Durante a pandemia, Leona e o diretor Eduardo Figueiredo também fizeram um trabalho juntos, adaptando a obra Elogio da Loucura, de Erasmo de Roterdã, escrito no século 17. E essa peça entrará em cartaz em novembro desse ano. “É um livro atual, que sempre fui apaixonada. Ele coloca a loucura, falando dela mesma, mas extremamente lúcida. Daí, é possível perceber a loucura do mundo, das relações, das amizades, do casamento, da guerra, da igreja, da política…”
Pacifista
A atriz faz um trabalho voluntário há mais de 10 anos na ONG Paz Sem Fronteiras e o fato de ter contato com a política desde cedo fez com que percebesse que tudo faz parte de um contexto social, mas não no sentido de se engajar com partido político e sim pelo lado humanitário. A ONG Paz Sem Fronteiras ajuda indígenas no Rio de Janeiro (Aldeia Maracanã) e moradores de rua em São Paulo através da doação de cestas básicas e cobertores. “Agora temos o plantio de sementes sem o uso agrotóxicos também. É algo que gosto de participar e acredito ser importante cada um fazer um pouco. A pandemia evidenciou que devemos ajudarmos uns aos outros.”
Apesar de atuar desde a fundação da ONG, a atriz só começou a divulgar esse trabalho voluntário agora. “Não gosto de fazer disso uma propaganda, uma bandeira, mas achei que era momento de falar para que pudesse influenciar outras pessoas. As atitudes pacíficas e humanitárias têm que partir do coração e serem constantes, sem esperar nada em troca”, reforça.
Equilíbrio
A atriz sempre cuidou da sua saúde e, ao mesmo tempo, da alma. Com isso, leva a vida com leveza. Segundo ela, isso tem conexão com sua profissão.
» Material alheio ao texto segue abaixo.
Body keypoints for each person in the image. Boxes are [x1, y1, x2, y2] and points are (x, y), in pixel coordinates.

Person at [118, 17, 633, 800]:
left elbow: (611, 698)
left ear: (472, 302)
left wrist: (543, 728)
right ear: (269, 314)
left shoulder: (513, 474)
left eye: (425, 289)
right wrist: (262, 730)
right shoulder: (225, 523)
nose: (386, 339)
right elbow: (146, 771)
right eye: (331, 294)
“Amo o que faço e isso está diretamente ligado à minha felicidade. Por outro lado, me cuido, sou vegetariana há muitos anos, gosto de estar ao ar livre e mexer com a terra, adoro plantas e bichos, faço meditação, ioga, um exercício para os chacras… Considero isso importante. Sobretudo, eu aprendo a amar as pessoas. Para representar diferentes personagens, tenho que gostar e aceitar as pessoas como elas são.”
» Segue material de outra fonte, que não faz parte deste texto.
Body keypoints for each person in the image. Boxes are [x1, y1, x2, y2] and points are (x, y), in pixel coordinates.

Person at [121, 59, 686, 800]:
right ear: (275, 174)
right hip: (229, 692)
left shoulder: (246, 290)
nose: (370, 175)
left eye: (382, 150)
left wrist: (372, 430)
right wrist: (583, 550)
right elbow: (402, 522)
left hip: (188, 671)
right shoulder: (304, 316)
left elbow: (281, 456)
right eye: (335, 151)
Leona também dirige, produz e escreve. Ela é autora de Caminho da Pedras – Reflexões de uma atriz, que nasceu a partir dos cursos e oficinas que ministra para atores, e de Belabelinha, uma obra infantil. Também dirigiu três peças: Cascando o Bico, O Príncipe e Pandora. O amor de Leona pelas artes é compartilhado com o público de diferentes formas e, com certeza, em breve, ela trará ainda mais novidades e, claro, sempre com os nossos aplausos.